* **What to do**:
Would you restate, exactly as they appear, the lines from the one containing "Outlined on this" through the end of the data below?

* **Dataset section**:
◇ ◇ ◇ ◇

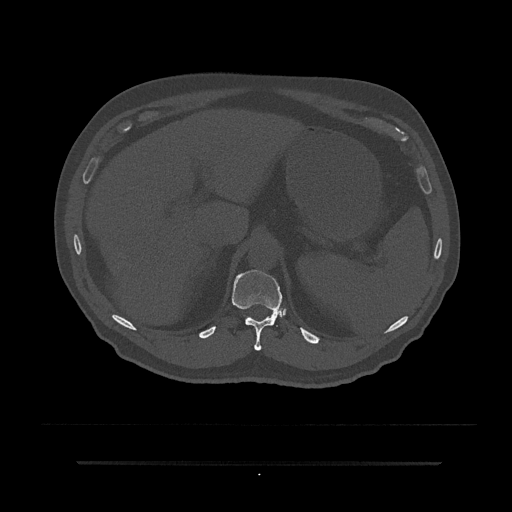
CT including the spine, one axial slice; slice 261 of 797 in the series (ordered by position); reconstruction kernel Br40s/3; bone window (W 1800 / L 400 HU); 0.5 mm slice thickness; 512 × 512 image matrix, field of view 464 × 464 mm. Male patient, age 59 years. Case-level facts recorded for this patient, not image findings: primary cancer: bile ducts; vertebrae with lytic lesions (as recorded): T10.
Outlined on this slice (semi-automatic segmentation, software-assisted and operator-edited):
- T11 vertebra: bounding box <232,269,284,351> (left, top, right, bottom; pixels)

◇ ◇ ◇ ◇

* **Answer box**:
Outlined on this slice (semi-automatic segmentation, software-assisted and operator-edited):
- T11 vertebra: bounding box <232,269,284,351> (left, top, right, bottom; pixels)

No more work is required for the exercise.